Het belangrijkste voor een goede beworteling en bloei van bolgewassen is ongetwijfeld een luchtige en niet lang nat blijvende grond. Door natte grond verstikken de bollen en rotten ze volledig weg. Bloembollen gedijen het beste in een licht humeuze grond. Zware klei-achtige gronden kunnen verschraald worden met een flinke hoeveelheid zand. Meng deze in een verhouding van drie delen zand op een deel klei. Spit het mengsel goed door met behulp van een vork met platte tanden of gebruik een tuinklauw of cultivator. Maak de grond goed rul; dat wil zeggen: vermorzel alle grote brokken tot een kruimelige grond ontstaat. Toevoeging van een kant en klaar verkrijgbare bladgrond is ook uitstekend. Vooral voor die bolgewassen die blijvend vast blijven staan – dus die na de bloei niet uit de grond worden verwijderd – vereisen bovenstaande grondbewerking.
Bolgewassen houden bijzonder veel van een kalkrijke (calcium en/of Kali) grond. Toevoeging van een kunstmeststof, N.P.K. in de verhouding 5.10.5, kan worden toegevoegd. Of meng een flinke hoeveelheid compost of beendermeel door de grond. Een hoeveelheid kunstmest van ca. 5-6 kg/10 m2 is toereikend.

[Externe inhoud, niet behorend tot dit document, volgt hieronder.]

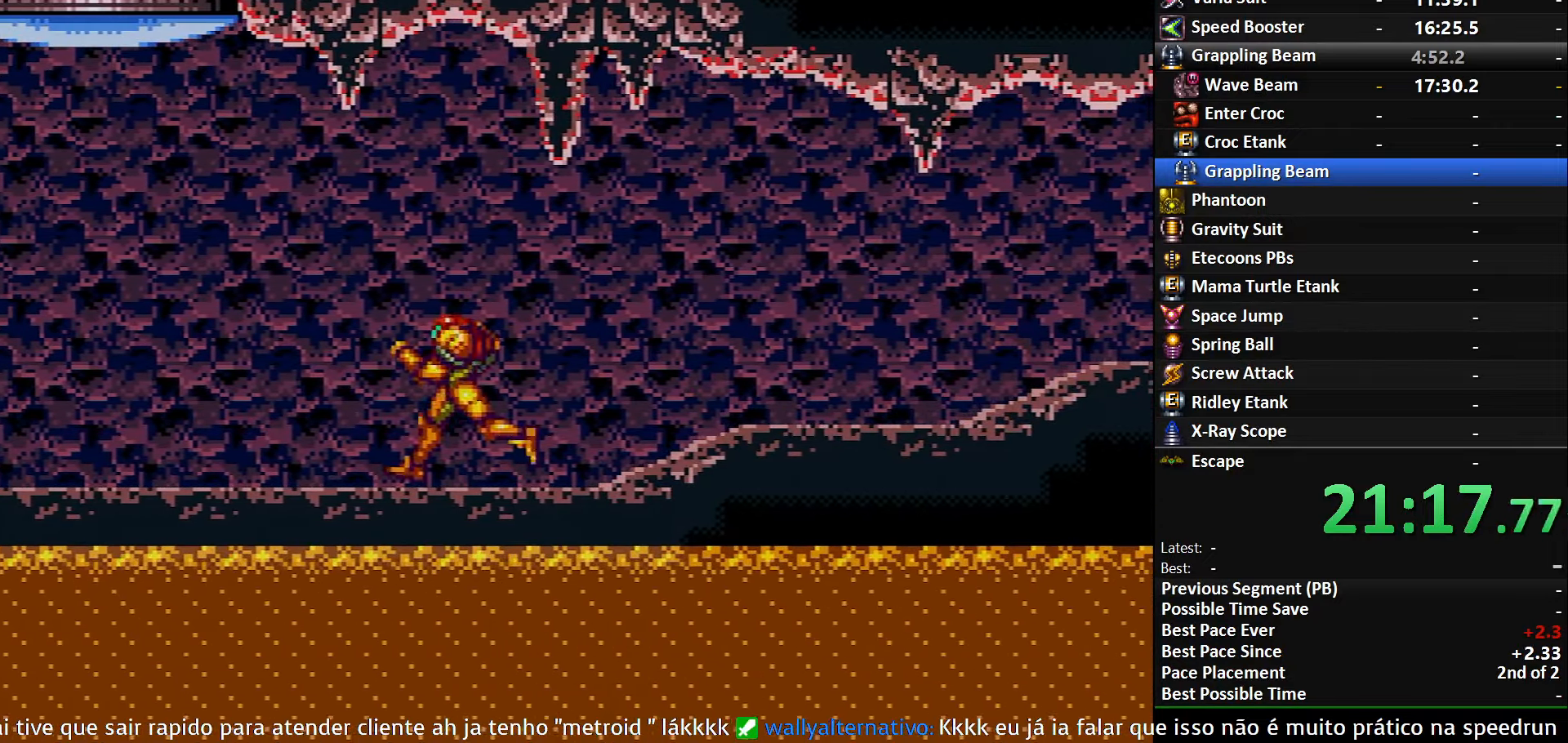
{"buttons": ["B", "DPAD_LEFT"], "events": [[167, "B", "down"]]}
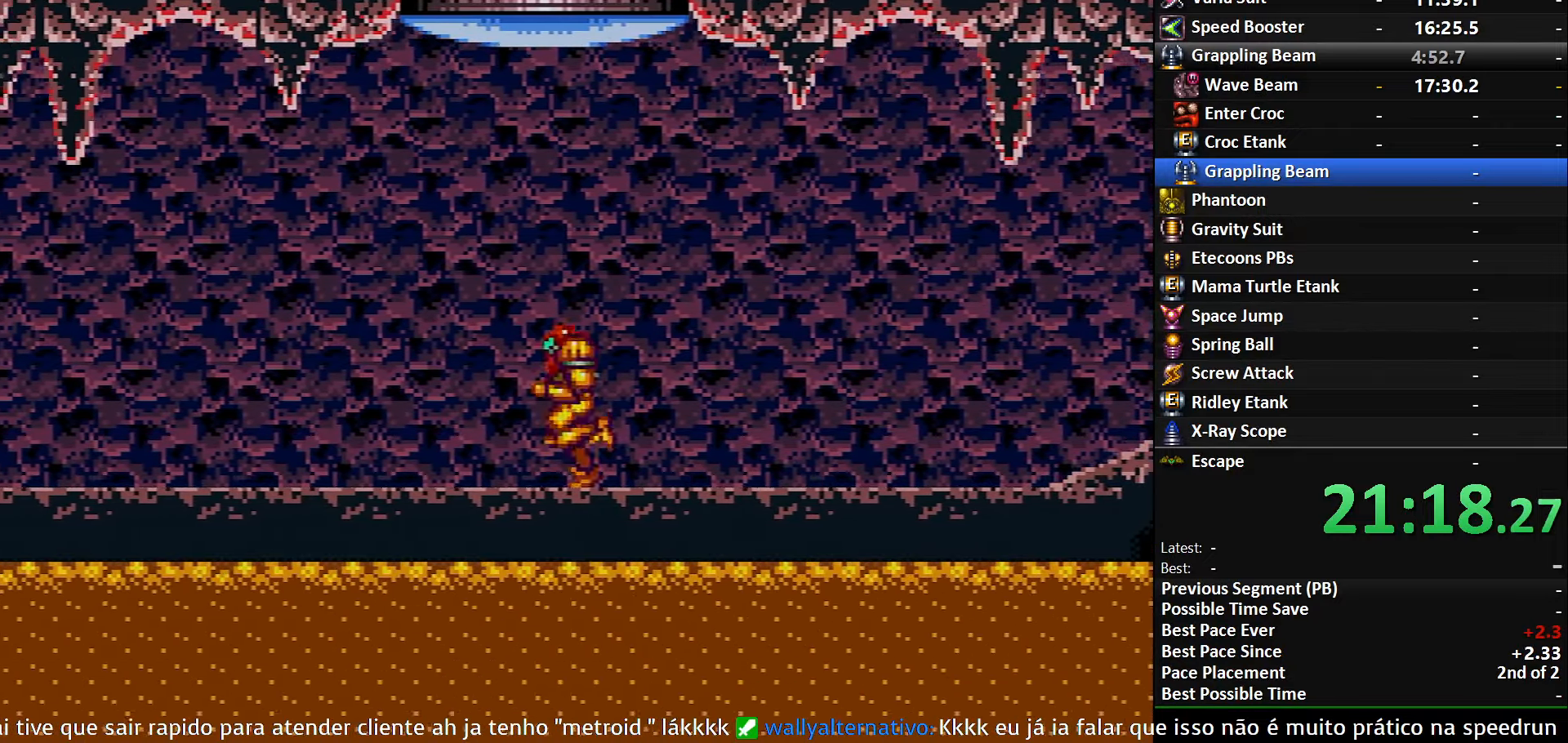
{"buttons": ["B", "DPAD_LEFT"], "events": []}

3. Plantplaats van bloembollen

Alle bolgewassen houden van een zonnige tot half beschaduwde plaats. Krokussen en de vele botanische

tulpen moeten bij voorkeur op een juist zonnige plek geplant worden.
Overigens zijn er heel veel bolgewassen die op een schaduwrijke plek geplant kunnen worden. Dit zijn onder andere blauw druifje (Muscari), anemoon (Anemone nemorosa), daslook (Allium ursinum), holwortel (Corydalis cava), helmbloem (Corydalis solida), gele helmbloem (Corydalis lutea), knikkende vogelmelk (Ornithogalum nutans), lenteklokje (Leucojum vernum), wilde of boshyacinth (Scilla nonscripta), zomerklokje (Leucojum aestivum), sneeuwklokje (Galanthus nivalis), Salomonszegel (Polygonatum multiflorum), kievitseitje (Fritillaria meleagris).
Duidelijk – met stokjes of iets dergelijks – markeren voorkomt schade wanneer in de nabijheid geharkt of gespit moet worden. Voor overblijvende bolbeplantingen is het beter een schets te maken van waar deze bollen geplant zijn, zodat in de zomer, wanneer het loof afgestorven en verdwenen is, er niet door bijplanten van andere gewassen schade zal ontstaan.

 

4. Plantafstand en bloeitijd

Aangezien de meeste bloembollen in tuincentra en warenhuizen verpakt worden verkocht, is op de beschrijving meestal ook aangegeven op welke afstand de bollen onderling geplant kunnen worden. Voor een tijdens de bloei goed opvallend effect van de beplanting moeten de bollen zo dicht mogelijk geplant worden. Houdt ook de bloeihoogte goed in de gaten: de hogere soorten moeten niet de heel lage soorten aan het oog onttrekken.
Belangrijk is eveneens wanneer een soort bloeit. Bij een juiste keuze van verschillende bloeitijden kunt u vanaf eind januari tot ver in maart een aaneenschakeling van bloeiende bolgewassen en kleurenpracht verkrijgen.
Tulpen bijvoorbeeld zijn naar type in te delen wat hun bloeitijden betreft: vroege tulpen zijn onder meer de enkele- en dubbele vroege tulpen, de Greigii- en de Kaufmanniana-hybriden. De laag blijvende soorten uit deze reeks zijn eveneens geschikt voor bakken en potten. Middentijds bloeiende tulpen zij onder meer de Triumph- en Mendeltulpen en de zogenaamde Darwinhybriden. Late tulpen zijn onder meer de parkiettulpen en de lelieachtige- of papegaaitulpen, de Rembrandttulpen en de dubbele late tulpen. Daarnaast is nog een hele verzameling zogenaamde botanische tulpen verkrijgbaar. Deze tulpen kunnen vast blijven staan en kunnen in flinke groepen geplant worden in bijvoorbeeld het gazon of als (brede) rand ter afzoming van een heesterrand of langs de voet van een haag. Geschikte soorten zijn onder meer Tulipa turkestanica waarvan de bloei in begin maart valt (20 cm hoog). Deze soort is meerbloemig en bloeit opvallend crème-kleurig. De Tulipa kolpakowskiana bloeit geel-rood in april (15 cm hoog), terwijl Tulipa marjolettii in mei rood-wit bloeit en vijftig cm hoog wordt.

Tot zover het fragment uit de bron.